The Students’ Union of University of Ibadan (UISU), being the political governing body of all undergraduate students of the institution, did not stop working subsequent to the total lockdown inspired by the Covid-19 outbreak in late March 2020. After the Federal Government of Nigeria declared complete closure of universities and other public places, all students of University of Ibadan had to retire to their respective homes and give up their presence in the school’s halls of residence. The total lockdown apparently caused a full abolishment of academic activities within the University, however, this was not the case with the Students’ Union.
Saddled with the responsibility of overseeing student-related affairs within and outside the institution, the need for action of the Union persisted during the Covid-19 lockdown. Fortunately for UItes, the university community, and the residents around Unibadan, UI Students’ Union activities were not abandoned into a total lockdown. Many matters arose during Covid-19 which required urgent attention of UISU and the Union was able to plunge into action in most of them.
Throughout the country, the principal side effect of Covid-19 lockdown – regardless of the possible health complications – was the vast hunger caused by the economic shutdown consequent to the corona virus pandemic. Knowing the possible ripple effects of this Covid-19-triggered hunger on UItes, the Students’ Union, under the presidency of Akeju Olusegun, sought for help from the Oyo State Government. The Union later succeeded in getting palliatives for UItes, especially those still living within the campus and its environs. The palliatives, procured for stranded UItes who were not able to go home due to some reasons, were handed over to the Union through the office of the Special Adviser to Oyo State Governor, Hon. Victor Olojede. With compliance to Covid-19 safety measures and the University identification protocols, the palliatives were successfully delivered to students and the package included foodstuffs and other consumables.
Also in the eve of Covid’s preponderance unto the globe, Nigeria faced an acute surge of rape and sexual harassment issues. After Uwavera Omozuwa, a microbiology student of University of Benin, was brutally raped and murdered by some unfortunate culprits, the clamor for an immediate action against rapists and sexual harassers intensified throughout the country. In fact, the dreadful tide also swept onto the University of Ibadan when, Shomuyiwa Azeezat, a postgraduate student of Unibadan was sexually assaulted and murdered. In response to this plague of perverts, the UISU commenced a 25-day campaign against rape and initiated a Sexual Harassment Complaint Committee.
Kick-starting from 4th of June and running till 30th of June, the 25-day campaign attracted many prominent Nigerians and organizations. Part of the activities embedded in the campaign was a webinar organized by the Union which enlightened the public on rape and gave an in depth look into the importance of consent in sexual relationships. To further express the Union’s displeasure and dissatisfaction on rape using an on-site approach, the Students’ Union, on the 26th of June, undertook a day walk of 30 students tagged “Walk The Talk Against Rape.” This walk, carried out in full accordance to Covid-19 safety precautions, was aimed to reorientate and sensitize the society against rape.
In order to integrate the knowledge of sexual and reproductive health on a greater scale, the Union, released an invitation to apply, signed by UISU Vice President, Oladiti Temilade Aisha.
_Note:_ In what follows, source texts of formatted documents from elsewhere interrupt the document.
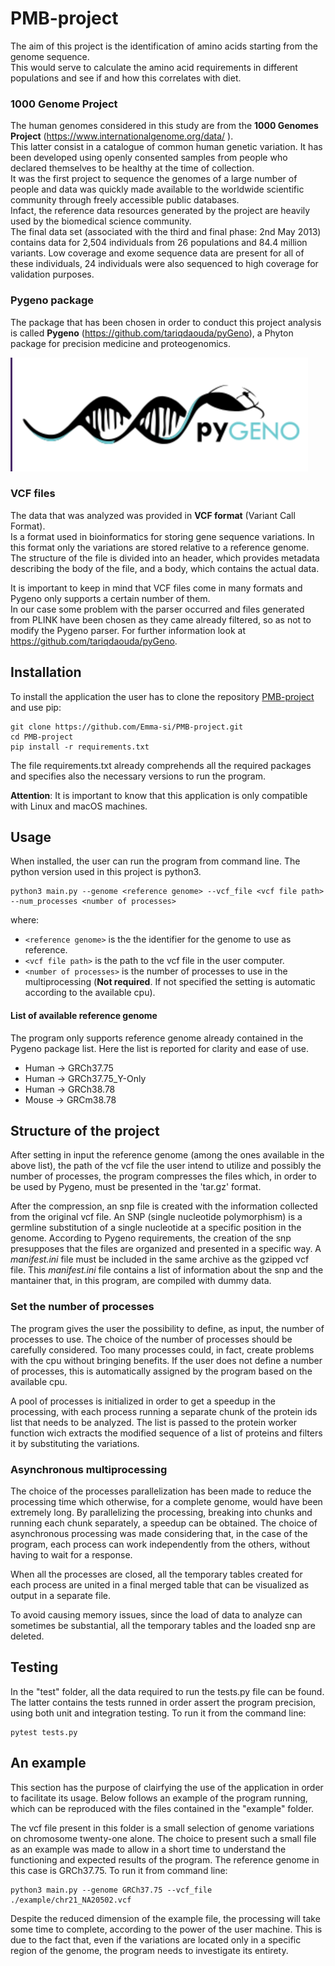 # PMB-project
The aim of this project is the identification of amino acids starting from the genome sequence.  
This would serve to calculate the amino acid requirements in different populations and see if and how this correlates with diet.

### 1000 Genome Project
The human genomes considered in this study are from the **1000 Genomes Project** (https://www.internationalgenome.org/data/
).  
This latter consist in a catalogue of common human genetic variation. It has been developed using openly consented samples from people who declared themselves to be healthy at the time of collection.  
It was the first project to sequence the genomes of a large number of people and data was quickly made available to the worldwide scientific community through freely accessible public databases.  
Infact, the reference data resources generated by the project are heavily used by the biomedical science community.  
The final data set (associated with the third and final phase: 2nd May 2013) contains data for 2,504 individuals from 26 populations and 84.4 million variants. 
Low coverage and exome sequence data are present for all of these individuals, 24 individuals were also sequenced to high coverage for validation purposes.  

### Pygeno package
The package that has been chosen in order to conduct this project analysis is called **Pygeno** (https://github.com/tariqdaouda/pyGeno), a Phyton package for precision medicine and proteogenomics. 

![Pygeno Logo](logo.png)

### VCF files
The data that was analyzed was provided in **VCF format** (Variant Call Format).  
Is a format used in bioinformatics for storing gene sequence variations.
In this format only the variations are stored relative to a reference genome. 
The structure of the file is divided into an header, which provides metadata describing the body of the file, and a body, which contains the actual data. 

It is important to keep in mind that VCF files come in many formats and Pygeno only supports a certain number of them.   
In our case some problem with the parser occurred and files generated from PLINK have been chosen as they came already filtered, so as not to modify the Pygeno parser.
For further information look at https://github.com/tariqdaouda/pyGeno.

## Installation
To install the application the user has to clone the repository [PMB-project](https://github.com/Emma-si/PMB-project.git) and use pip:
 ```
 git clone https://github.com/Emma-si/PMB-project.git
 cd PMB-project
 pip install -r requirements.txt
 ```
The file requirements.txt already comprehends all the required packages and specifies also the necessary versions to run the program. 

**Attention**: It is important to know that this application is only compatible with Linux and macOS machines.

## Usage 
When installed, the user can run the program from command line.
The python version used in this project is python3. 
```
python3 main.py --genome <reference genome> --vcf_file <vcf file path> --num_processes <number of processes>
```
where: 
- ```<reference genome>``` is the the identifier for the genome to use as reference. 
- ```<vcf file path>``` is the path to the vcf file in the user computer. 
- ```<number of processes>``` is the number of processes to use in the multiprocessing (**Not required**. If not specified the setting is automatic according to the available cpu).

#### **List of available reference genome**
The program only supports reference genome already contained in the Pygeno package list. 
Here the list is reported for clarity and ease of use.

- Human -> GRCh37.75
- Human -> GRCh37.75_Y-Only
- Human -> GRCh38.78
- Mouse -> GRCm38.78

## Structure of the project 

After setting in input the reference genome (among the ones available in the above list), the path of the vcf file the user intend to utilize and possibly the number of processes, the program compresses the files which, in order to be used by Pygeno, must be presented in the 'tar.gz' format. 

After the compression, an snp file is created with the information collected from the original vcf file. 
An SNP (single nucleotide polymorphism) is a germline substitution of a single nucleotide at a specific position in the genome. 
According to Pygeno requirements, the creation of the snp presupposes that the files are organized and presented in a specific way. 
A *manifest.ini* file must be included in the same archive as the gzipped vcf file. 
This *manifest.ini* file contains a list of information about the snp and the mantainer that, in this program, are compiled with dummy data.

### Set the number of processes
The program gives the user the possibility to define, as input, the number of processes to use. 
The choice of the number of processes should be carefully considered. Too many processes could, in fact, create problems with the cpu without bringing benefits. 
If the user does not define a number of processes, this is automatically assigned by the program based on the available cpu. 

A pool of processes is initialized in order to get a speedup in the processing, with each process running a separate chunk of the protein ids list that needs to be analyzed.
The list is passed to the protein worker function wich extracts the modified sequence of a list of proteins and filters it by substituting the variations. 

### Asynchronous multiprocessing
The choice of the processes parallelization has been made to reduce the processing time which otherwise, for a complete genome, would have been extremely long. 
By parallelizing the processing, breaking into chunks and running each chunk separately, a speedup can be obtained. 
The choice of asynchronous processing was made considering that, in the case of the program, each process can work independently from the others, without having to wait for a response. 

When all the processes are closed, all the temporary tables created for each process are united in a final merged table that can be visualized as output in a separate file. 

To avoid causing memory issues, since the load of data to analyze can sometimes be substantial, all the temporary tables and the loaded snp are deleted. 

## Testing 
In the "test" folder, all the data required to run the tests.py file can be found. 
The latter contains the tests runned in order assert the program precision, using both unit and integration testing. 
To run it from the command line: 
```
pytest tests.py
```

## An example 
This section has the purpose of clairfying the use of the application in order to facilitate its usage. 
Below follows an example of the program running, which can be reproduced with the files contained in the "example" folder.

The vcf file present in this folder is a small selection of genome variations on chromosome twenty-one alone.
The choice to present such a small file as an example was made to allow in a short time to understand the functioning and expected results of the program.
The reference genome in this case is GRCh37.75.
To run it from command line: 
```
python3 main.py --genome GRCh37.75 --vcf_file ./example/chr21_NA20502.vcf
```
Despite the reduced dimension of the example file, the processing will take some time to complete, according to the power of the user machine. 
This is due to the fact that, even if the variations are located only in a specific region of the genome, the program needs to investigate its entirety.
This invitation, being an Amplify Change Program of Youth Sexual and Reproductive Health and Right (SRHR) Champions, was designed to increase awareness and uptake of sexual and reproductive health (SRH) services and products among young people in tertiary institutions in Ekiti, Ogun, Osun, Oyo, and Lagos states. The participants shortlisted after the selection phase will be trained to develop youth-friendly SRHR information and services throughout south-western Nigeria. This, the Union believes, will bring their advocacy of sexual and reproductive health to a more national coverage.
It is without a doubt that the invasion of Covid-19 and the consequent lockdown also halted academic progress of many Nigerian students, including UItes. After being forced to retreat into their parents’ abode, many students spent a large chunk of their existence outside the radar of academic enhancement and vocational empowerment. This birthed an urgent and widespread need for remote access to academic and vocational skills. Interestingly, the UISU through its concerted effort to uplift UItes intellectually, took the bull by the horns by partnering with Jobberman, Nigeria’s foremost online recruitment company, on soft skills training of UItes. After passing through the series of trainings and tests, successful participants were awarded certificates of participation on the 18th of July. This would ultimately proffer a greater advantage to the participants and set them up for a favorable spot in the labor market.
Being a new and foremost administration after a 3-year long abolishment of Student Union activities within the University of Ibadan, the “Integration Team,” championed by Akeju S. Olusegun, proves that the presence of UISU is far better than its absence, even in the face of a global-scale pandemic. As UItes, the university community, and the whole nation benefitted from the fortunes of UI student unionism in a period of total academic and economic lockdown, there is a glimmer of hope of greater privileges when all and sundry are present within the walls of the university post-Covid.